- **Directions**
Use the entries below and reproduce exactly the lines from the one containing "## Deployment" down to the one containing "## Installation - fbs", both of them included.

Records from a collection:
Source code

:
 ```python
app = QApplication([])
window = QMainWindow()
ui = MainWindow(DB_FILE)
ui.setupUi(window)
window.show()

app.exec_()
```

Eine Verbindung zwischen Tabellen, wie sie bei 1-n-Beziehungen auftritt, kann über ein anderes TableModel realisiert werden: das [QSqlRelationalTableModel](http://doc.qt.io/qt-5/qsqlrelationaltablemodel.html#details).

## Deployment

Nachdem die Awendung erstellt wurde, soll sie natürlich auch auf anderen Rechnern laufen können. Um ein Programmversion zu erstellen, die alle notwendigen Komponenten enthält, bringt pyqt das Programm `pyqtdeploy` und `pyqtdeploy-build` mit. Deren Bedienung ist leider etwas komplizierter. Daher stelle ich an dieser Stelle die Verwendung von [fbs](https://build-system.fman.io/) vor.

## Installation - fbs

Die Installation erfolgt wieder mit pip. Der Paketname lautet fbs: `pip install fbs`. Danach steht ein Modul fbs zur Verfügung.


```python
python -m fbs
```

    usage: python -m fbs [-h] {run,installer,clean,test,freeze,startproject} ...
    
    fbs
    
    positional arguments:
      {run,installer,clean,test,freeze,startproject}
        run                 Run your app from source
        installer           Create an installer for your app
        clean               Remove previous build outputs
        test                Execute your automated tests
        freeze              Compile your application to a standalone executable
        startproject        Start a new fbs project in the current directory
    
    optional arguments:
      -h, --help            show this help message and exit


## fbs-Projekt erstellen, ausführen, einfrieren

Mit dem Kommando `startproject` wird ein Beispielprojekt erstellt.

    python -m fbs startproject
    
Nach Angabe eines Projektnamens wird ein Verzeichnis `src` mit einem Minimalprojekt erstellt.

- **Reply**
## Deployment

Nachdem die Awendung erstellt wurde, soll sie natürlich auch auf anderen Rechnern laufen können. Um ein Programmversion zu erstellen, die alle notwendigen Komponenten enthält, bringt pyqt das Programm `pyqtdeploy` und `pyqtdeploy-build` mit. Deren Bedienung ist leider etwas komplizierter. Daher stelle ich an dieser Stelle die Verwendung von [fbs](https://build-system.fman.io/) vor.

## Installation - fbs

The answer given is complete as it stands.